Environment, Science, Technology and Innovation Minister Mahama Ayariga has justified the inclusion of exemption clauses in the Right to Information Bill.
Fears of possible abuse of the 10 exemption clauses, which include information relating to the Offices of the President, Vice President and Cabinet, led parliament to postpone the debate on the bill Thursday May 19.
According to the Bawku Central lawmaker, there is a need to ensure confidentiality of the advisors at the presidency and the information they give out to avoid victimisation.
“Any document, any information [which] is prepared for the president or vice president, which is in the nature of recommendation, advice etc., third parties cannot, under this act, request for that information. The idea is that the person preparing the information and giving an opinion has to be protected otherwise nobody will give an honest opinion because you are afraid that it will be known that you said it,” he told Class News’ parliamentary correspondent, Ekow Annan.
Meanwhile, Deputy Attorney General Dr Dominic Ayine is positive the bill will be passed before Parliament adjourns in July.

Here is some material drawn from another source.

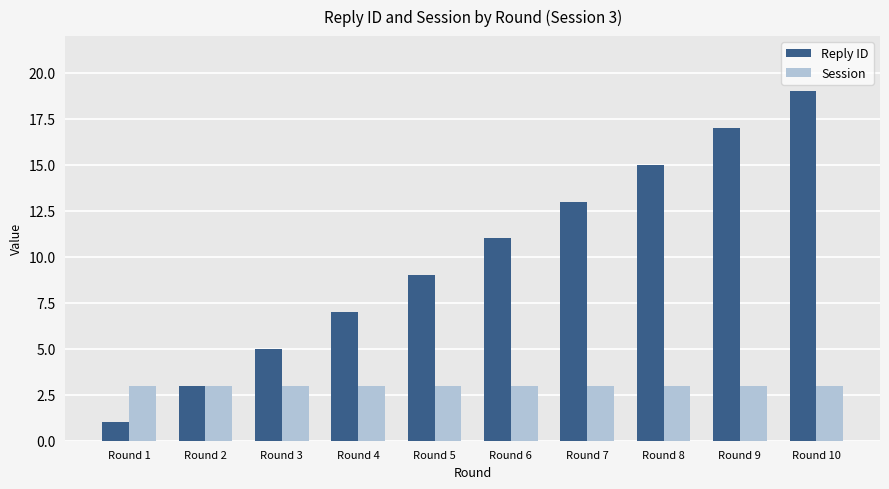

Is it true that Reply ID equals 7 at Round 3?

False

“This bill was first mooted by the then opposition New Patriotic Party in 2008 and the bill has gone through so many parliaments [and], so, many sessions of parliament and now we are determined as a house to enact the bill. …Hopefully we will pass it before the rise of parliament in July. The speaker made it very clear that he is determined to give us the opportunity to pass this bill and he is the one presiding, he is the leader of the house, and if that is his determination he is whipping all of us into line,” Dr Ayine said.